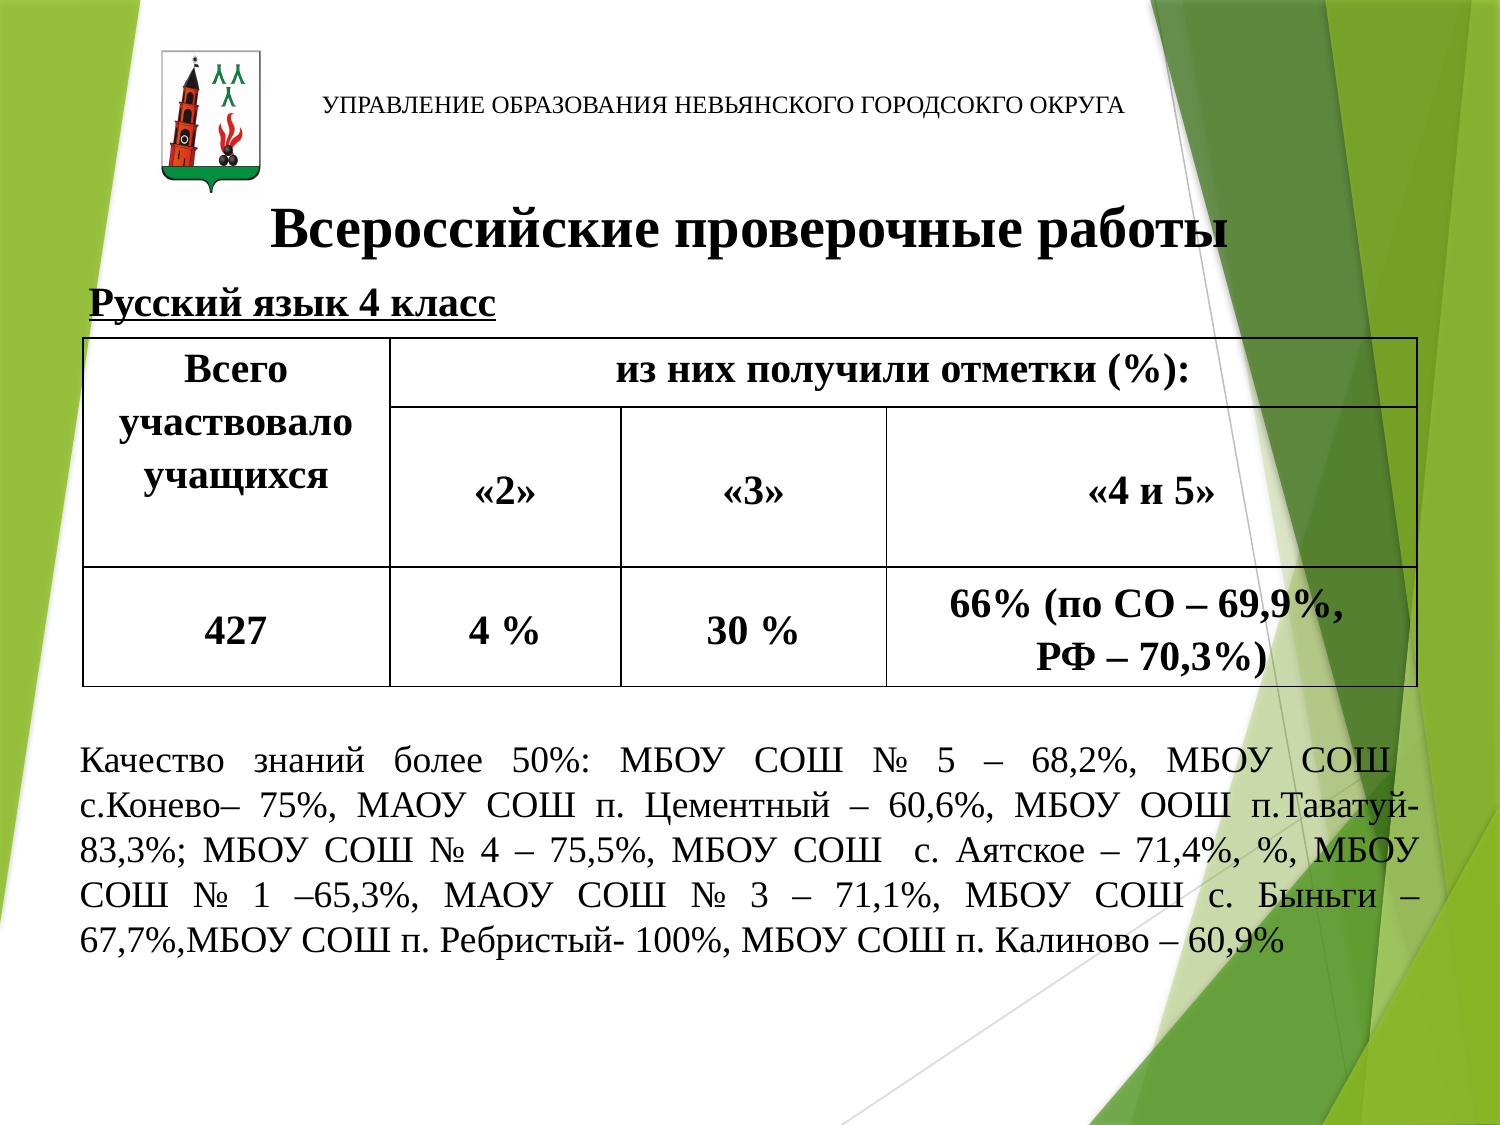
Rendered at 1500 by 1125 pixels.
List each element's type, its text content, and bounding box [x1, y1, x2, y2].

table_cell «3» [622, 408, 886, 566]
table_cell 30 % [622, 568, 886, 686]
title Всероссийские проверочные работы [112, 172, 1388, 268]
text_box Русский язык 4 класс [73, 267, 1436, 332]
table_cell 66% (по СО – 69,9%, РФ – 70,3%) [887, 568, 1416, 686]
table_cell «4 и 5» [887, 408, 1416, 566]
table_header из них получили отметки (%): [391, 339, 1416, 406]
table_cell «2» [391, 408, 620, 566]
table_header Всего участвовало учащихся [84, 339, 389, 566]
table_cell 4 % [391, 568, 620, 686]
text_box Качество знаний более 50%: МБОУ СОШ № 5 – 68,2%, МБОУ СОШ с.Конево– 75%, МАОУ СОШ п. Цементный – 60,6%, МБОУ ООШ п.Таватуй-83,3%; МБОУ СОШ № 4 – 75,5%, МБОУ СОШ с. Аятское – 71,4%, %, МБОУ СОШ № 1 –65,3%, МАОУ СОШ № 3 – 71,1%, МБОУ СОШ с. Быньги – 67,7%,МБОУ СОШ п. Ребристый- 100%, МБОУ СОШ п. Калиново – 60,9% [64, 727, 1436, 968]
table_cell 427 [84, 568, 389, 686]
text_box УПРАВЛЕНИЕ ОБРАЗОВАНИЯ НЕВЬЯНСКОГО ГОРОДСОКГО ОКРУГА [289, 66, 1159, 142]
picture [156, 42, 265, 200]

> **Assignment**
Reproduce each line of the records exactly and exclude any images.

> **Completed exercise**
Rendered at 1500 by 1125 pixels.
List each element's type, its text content, and bounding box [x1, y1, x2, y2].

table_cell «3» [622, 408, 886, 566]
table_cell 30 % [622, 568, 886, 686]
title Всероссийские проверочные работы [112, 172, 1388, 268]
text_box Русский язык 4 класс [73, 267, 1436, 332]
table_cell 66% (по СО – 69,9%, РФ – 70,3%) [887, 568, 1416, 686]
table_cell «4 и 5» [887, 408, 1416, 566]
table_header из них получили отметки (%): [391, 339, 1416, 406]
table_cell «2» [391, 408, 620, 566]
table_header Всего участвовало учащихся [84, 339, 389, 566]
table_cell 4 % [391, 568, 620, 686]
text_box Качество знаний более 50%: МБОУ СОШ № 5 – 68,2%, МБОУ СОШ с.Конево– 75%, МАОУ СОШ п. Цементный – 60,6%, МБОУ ООШ п.Таватуй-83,3%; МБОУ СОШ № 4 – 75,5%, МБОУ СОШ с. Аятское – 71,4%, %, МБОУ СОШ № 1 –65,3%, МАОУ СОШ № 3 – 71,1%, МБОУ СОШ с. Быньги – 67,7%,МБОУ СОШ п. Ребристый- 100%, МБОУ СОШ п. Калиново – 60,9% [64, 727, 1436, 968]
table_cell 427 [84, 568, 389, 686]
text_box УПРАВЛЕНИЕ ОБРАЗОВАНИЯ НЕВЬЯНСКОГО ГОРОДСОКГО ОКРУГА [289, 66, 1159, 142]
picture [156, 42, 265, 200]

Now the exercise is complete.